§ **Activity**
Can you copy word for word the part of the thread on pickling dynamically parameterized subclasses that runs from "At Unpickle time" up to and including "self.__class__ = make_parameterized(state[1])"?

§ **Passage provided**
———

Pickle a dynamically parameterized sub-class

2020-02-09 02:49发布

问题:

I have a system which commonly stores pickled class types.

I want to be able to save dynamically-parameterized classes in the same way, but I can't because I get a PicklingError on trying to pickle a class which is not globally found (not defined in simple code).

My problem can be modeled as the following example code:

class Base(object):
 def m(self):
  return self.__class__.PARAM

def make_parameterized(param_value):
 class AutoSubClass(Base):
  PARAM = param_value
 return AutoSubClass

cls = make_parameterized(input("param value?"))

When I try to pickle the class, I get the following error:

# pickle.PicklingError: Can't pickle <class '__main__.AutoSubClass'>: it's not found as __main__.AutoSubClass
import pickle
print pickle.dumps(cls)

I am looking for some method to declare Base as a ParameterizableBaseClass which should define the params needed (PARAM in above example). A dynamic parameterized subclass (cls above) should then be picklable by saving the "ParameterizableBaseClass" type and the different param-values (dynamic param_value above).

I am sure that in many cases, this can be avoided altogether... And I can avoid this in my code as well if I really (really) have to. I was playing with __metaclass__, copyreg and even __builtin__.issubclass at some point (don't ask), but was unable to crack this one.

I feel like I wouldn't be true to the python spirit if I wasn't to ask: how can this be achieved, in a relatively clean way?

回答1:

Yes, it is possible -

Whenever you want to custom the Pickle and Unpickle behaviors for your objects, you just have to set the "__getstate__" and "__setstate__" methods on the class itself.

In this case it is a bit trickier: There need, as you observed - to exist a class on the global namespace that is the class of the currently being pickled object: it has to be the same class, with the same name. Ok - the deal is that gthis class existing in the globalname space can be created at Pickle time.

At Unpickle time the class, with the same name, have to exist - but it does not have to be the same object - just behave like it does - and as __setstate__ is called in the Unpickling proccess, it can recreate the parameterized class of the orignal object, and set its own class to be that one, by setting the __class__ attribute of the object.

Setting the __class__ attribute of an object may seen objectionable but it is how OO works in Python and it is officially documented, it even works accross implementations. (I tested this snippet in both Python 2.6 and Pypy)

class Base(object):
    def m(self):
        return self.__class__.PARAM
    def __getstate__(self):
        global AutoSub
        AutoSub = self.__class__
        return (self.__dict__,self.__class__.PARAM)
    def __setstate__(self, state):
        self.__class__ = make_parameterized(state[1])
        self.__dict__.update(state[0])

def make_parameterized(param_value):
    class AutoSub(Base):
        PARAM = param_value
    return AutoSub

class AutoSub(Base):
    pass


if __name__ == "__main__":

    from pickle import dumps, loads

    a = make_parameterized("a")()
    b = make_parameterized("b")()

    print a.PARAM, b.PARAM, type(a) is type(b)
    a_p = dumps(a)
    b_p = dumps(b)

    del a, b
    a = loads(a_p)
    b = loads(b_p)

    print a.PARAM, b.PARAM, type(a) is type(b)


回答2:

I know this is a very old question, but I think it is worth sharing a better means of pickling the parameterised classes than the one that is the currently accepted solution (making the parameterised class a global).

———

§ **Excerpted data**
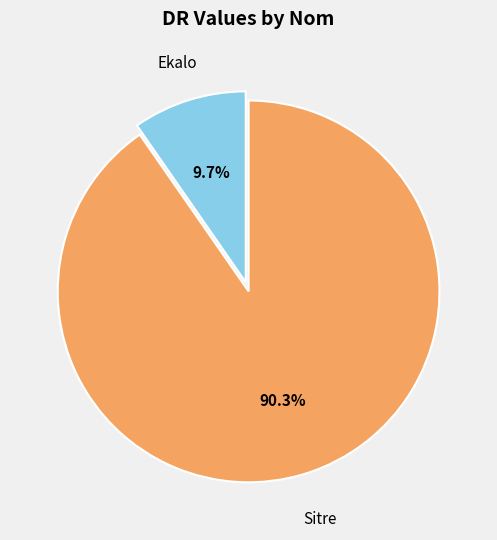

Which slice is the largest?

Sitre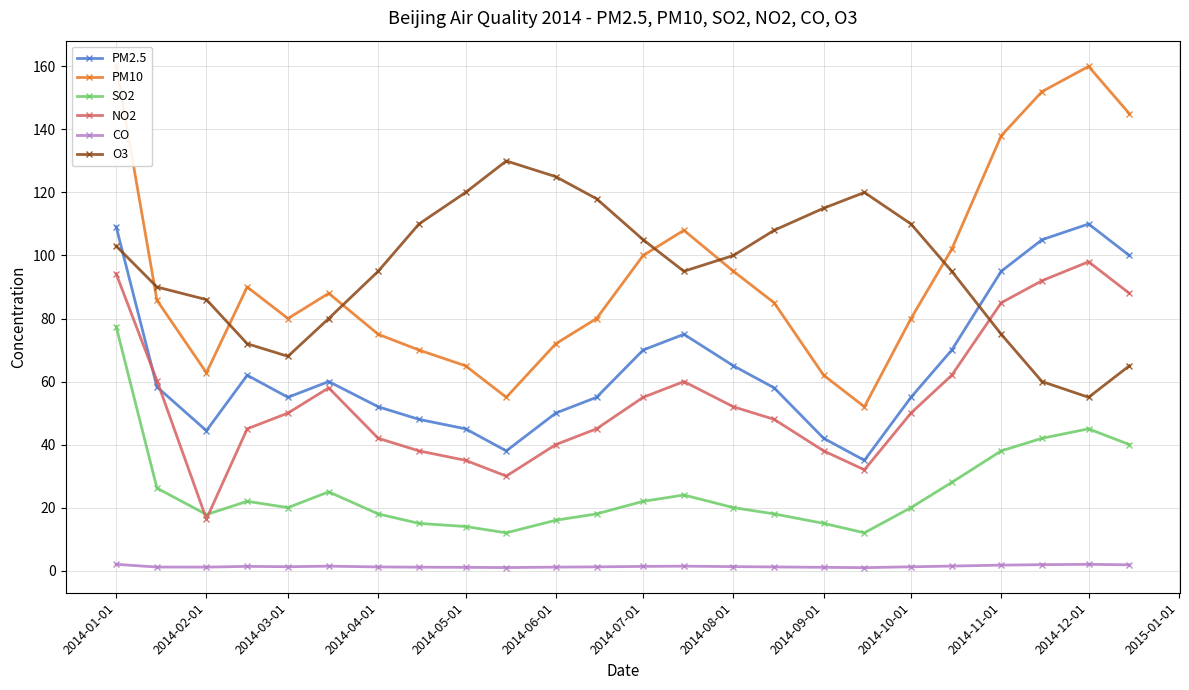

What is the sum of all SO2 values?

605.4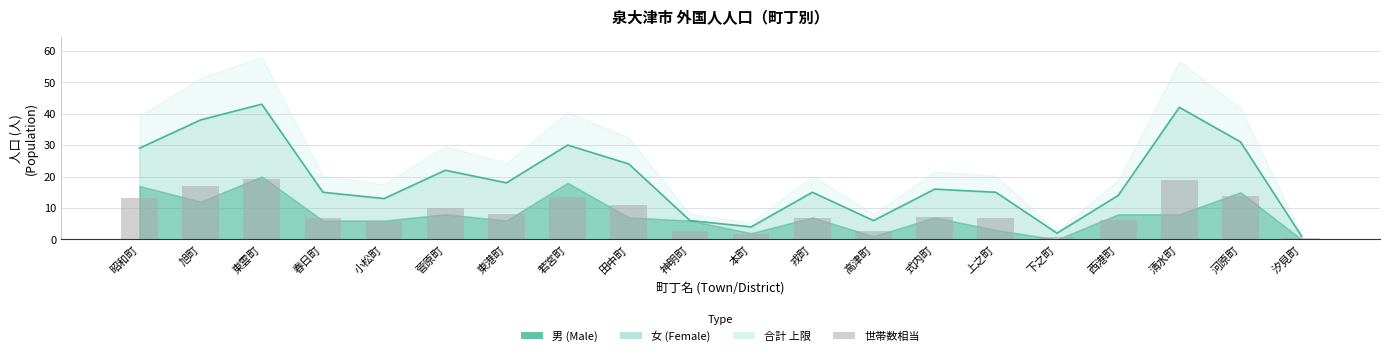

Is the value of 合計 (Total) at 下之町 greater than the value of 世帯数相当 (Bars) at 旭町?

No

———

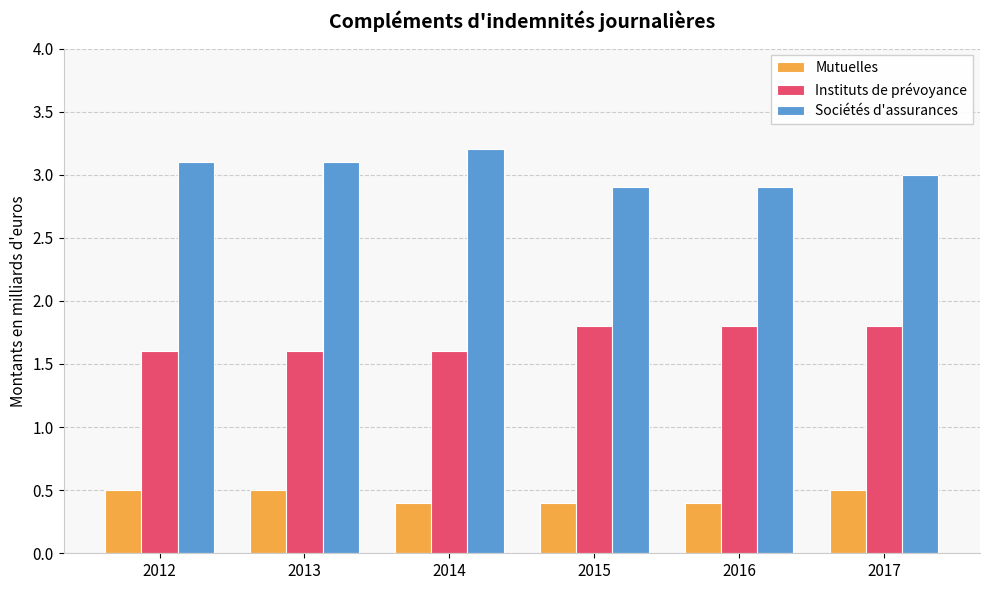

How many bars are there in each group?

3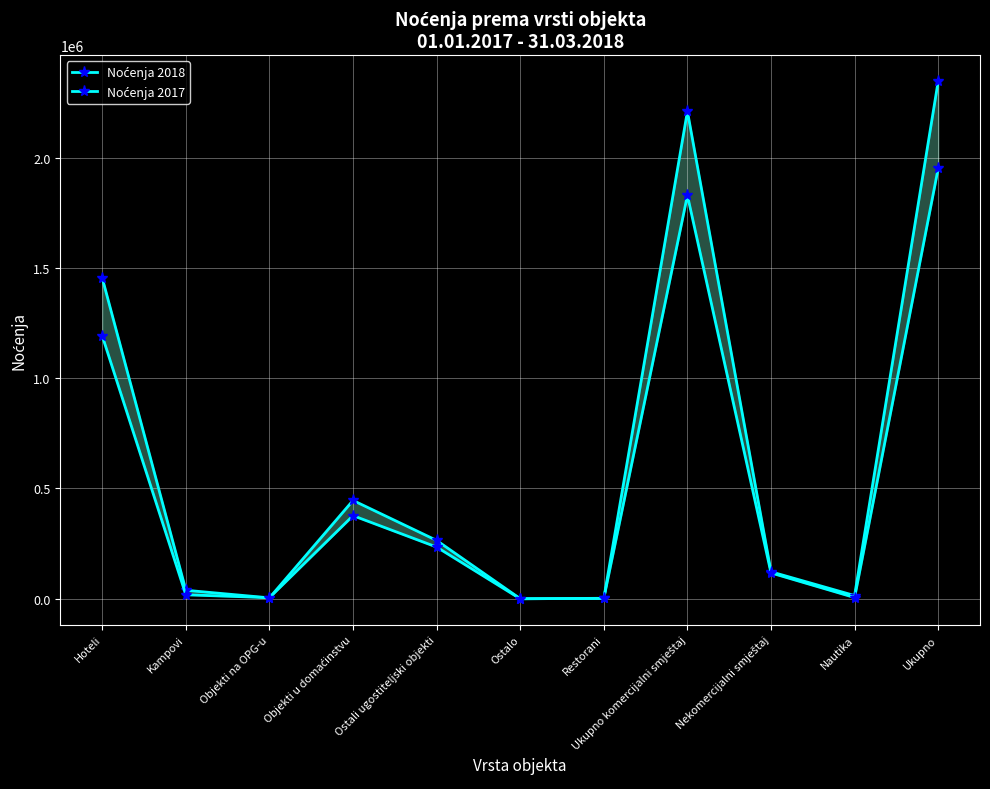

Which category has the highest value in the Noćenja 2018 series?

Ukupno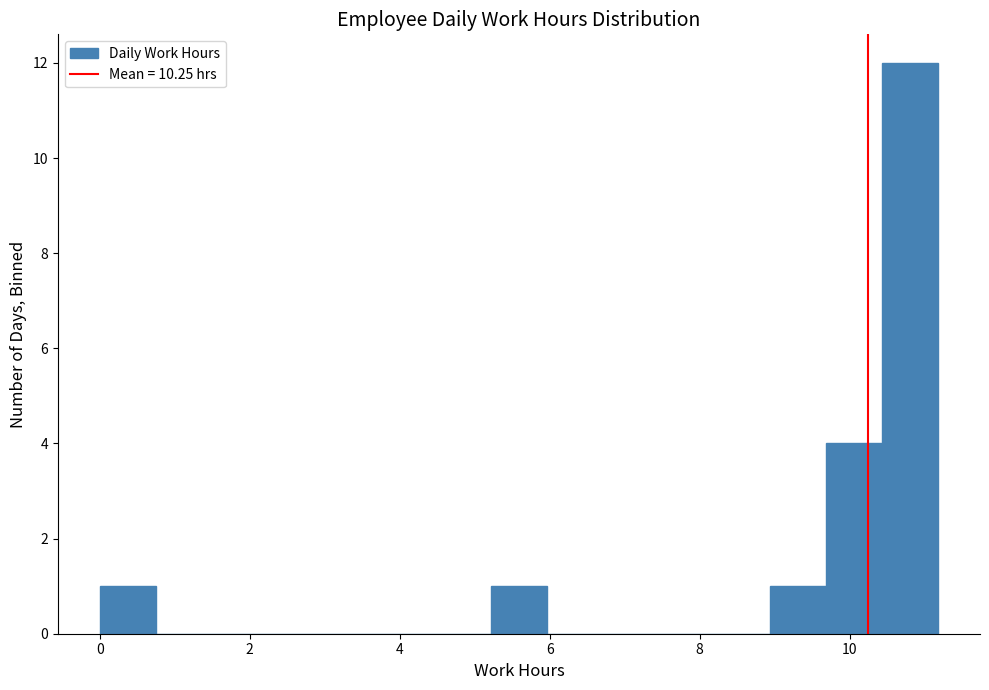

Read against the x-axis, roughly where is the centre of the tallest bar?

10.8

———

§ **Exercise response**
At Unpickle time the class, with the same name, have to exist - but it does not have to be the same object - just behave like it does - and as __setstate__ is called in the Unpickling proccess, it can recreate the parameterized class of the orignal object, and set its own class to be that one, by setting the __class__ attribute of the object.

Setting the __class__ attribute of an object may seen objectionable but it is how OO works in Python and it is officially documented, it even works accross implementations. (I tested this snippet in both Python 2.6 and Pypy)

class Base(object):
    def m(self):
        return self.__class__.PARAM
    def __getstate__(self):
        global AutoSub
        AutoSub = self.__class__
        return (self.__dict__,self.__class__.PARAM)
    def __setstate__(self, state):
        self.__class__ = make_parameterized(state[1])